- **Ketentuan Latihan**:
Salin bagian teks tentang berkomunikasi di era digital dari "Seperti diketahui, teknologi" sampai "perlu ikut mengontrolnya." tanpa mengubah satu kata atau tanda baca pun.

____ Teks

Opini

Cerdas Berkomunikasi di Era Digital

Oleh : A Sapto Anggoro
(CEO Tirto.ID)
Disampaikan pada Dies Natalis dan Wisuda Sarjana Stikosa AWS pada tanggal 30 November 2019 di Surabaya.

Sesuai dengan judul, saya akan membagi beberapa bagian, antara lain;
– Bagaimana situasi digital hari ini dan kemungkinan ke depan
– Bagaimana ilmu komunikasi berperan di era mendatang
– Perlunya mengembangkan kecerdasan hakiki agar tak terjebak dengan data dan artificial intelligent

Bagian Pertama, tentang situasi digital.

Seperti diketahui, teknologi digital adalah keniscayaan, tidak bisa dipungkiri. Mau tidak mau kita yang ada di dalamnya harus mengikutinya, bahkan bila perlu ikut mengontrolnya.

Menurut data dari APJII (Asosiasi Penyelenggrara Jasa Internet Indonesia), sejak tahun 2018 pengguna internet Indonesia sudah mencapai 171 juta orang dari sekitar 260 juta populasi penduduk. Artinya sudah 65% penduduk Indonesia tersambung dengan internet.

Dari jumlah tersebut, pengguna dari kalangan anak muda, merupakan porsi yang terbesar karena mereka merupakan generasi digital native yang sejak lahir sudah mengenal internet dan handphone.

________
____ Daftar Data

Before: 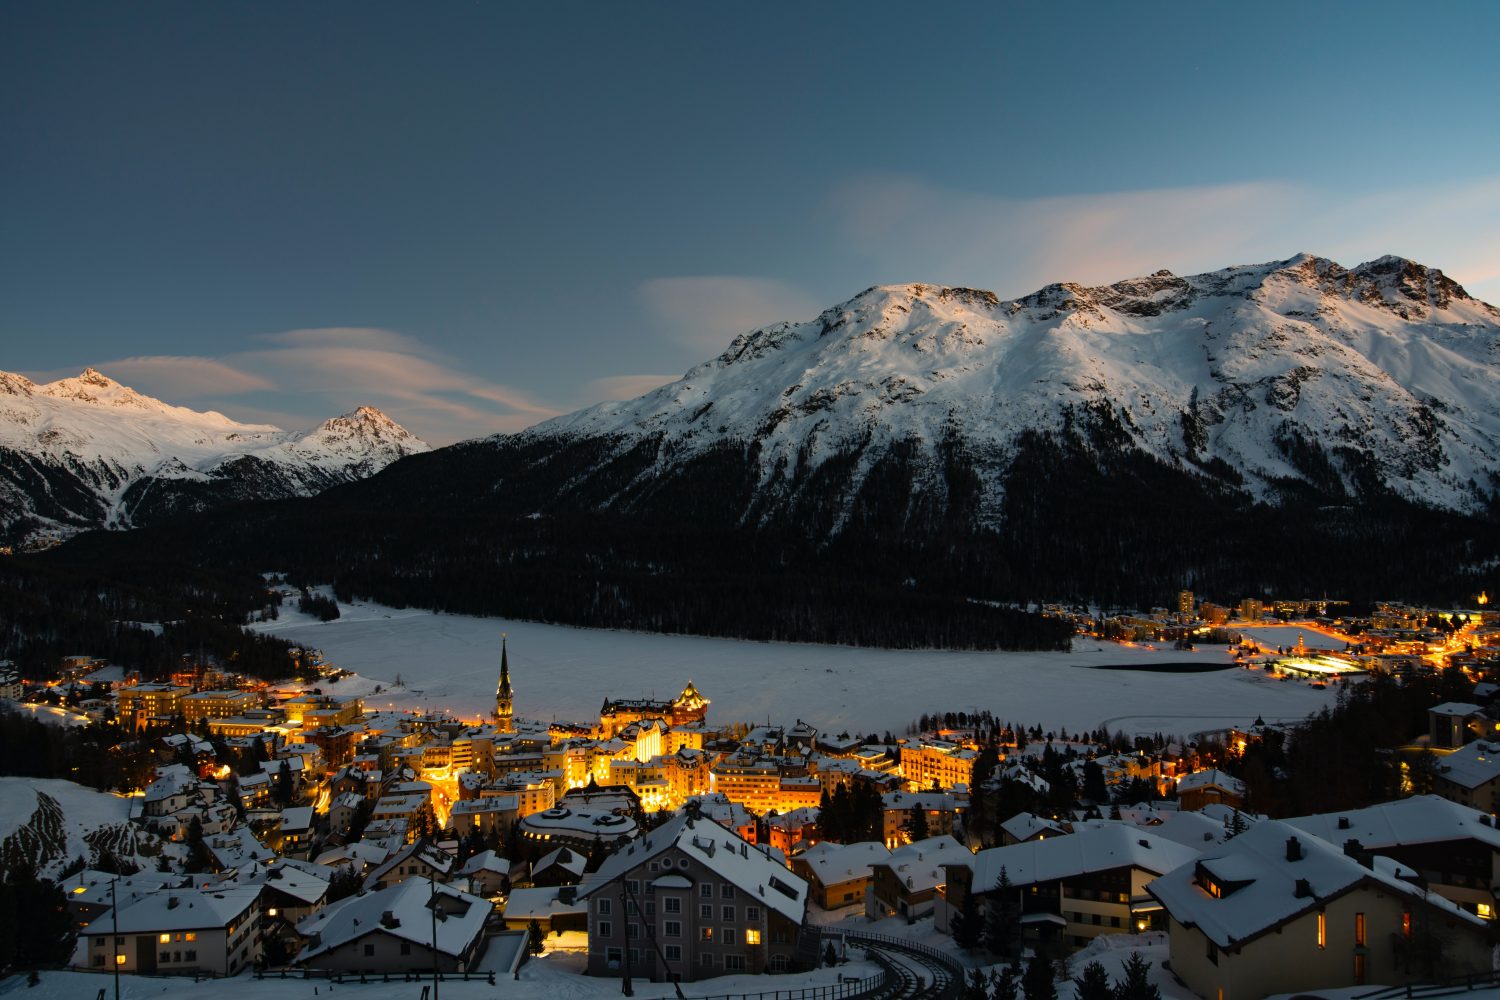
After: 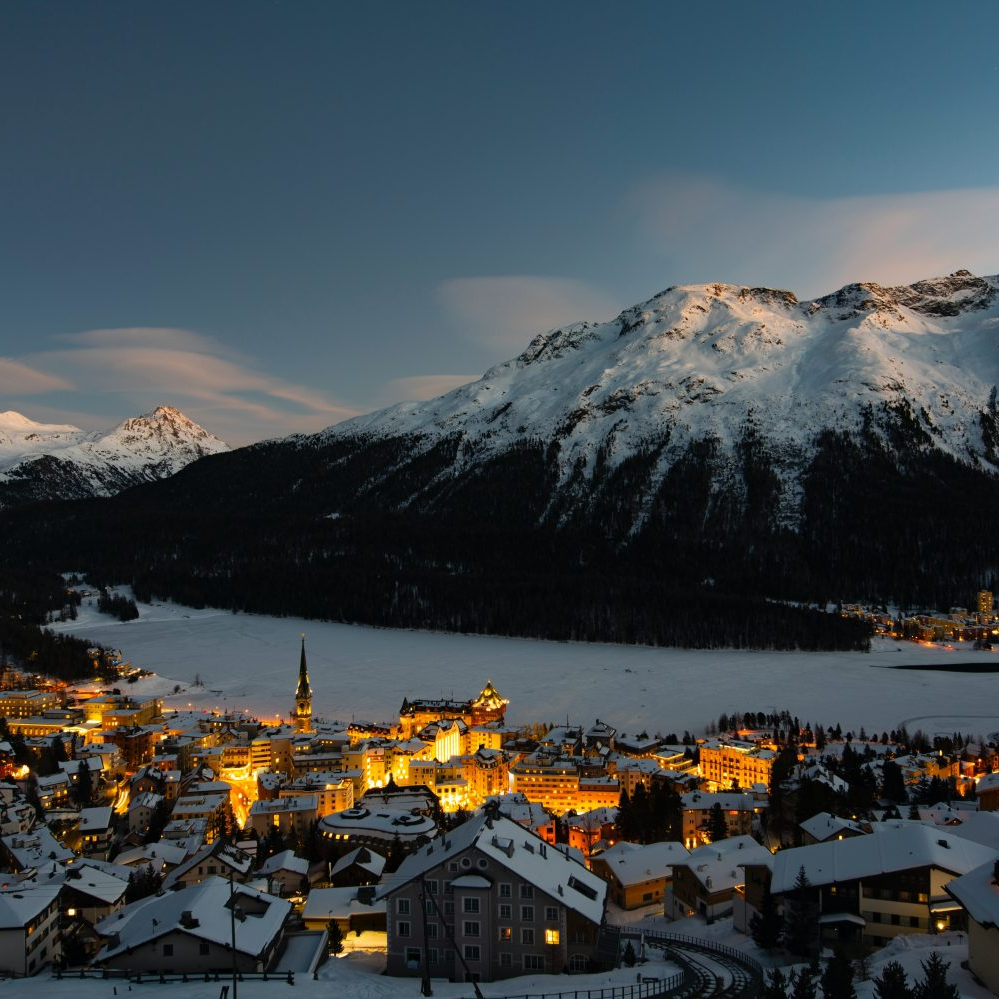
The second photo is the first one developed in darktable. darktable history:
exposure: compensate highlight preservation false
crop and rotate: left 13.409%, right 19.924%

________
____ Daftar Data

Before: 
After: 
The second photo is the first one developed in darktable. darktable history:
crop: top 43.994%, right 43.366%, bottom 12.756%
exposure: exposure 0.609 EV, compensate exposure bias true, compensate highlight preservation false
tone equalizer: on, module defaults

________

- **Jawaban Tertulis**:
Seperti diketahui, teknologi digital adalah keniscayaan, tidak bisa dipungkiri. Mau tidak mau kita yang ada di dalamnya harus mengikutinya, bahkan bila perlu ikut mengontrolnya.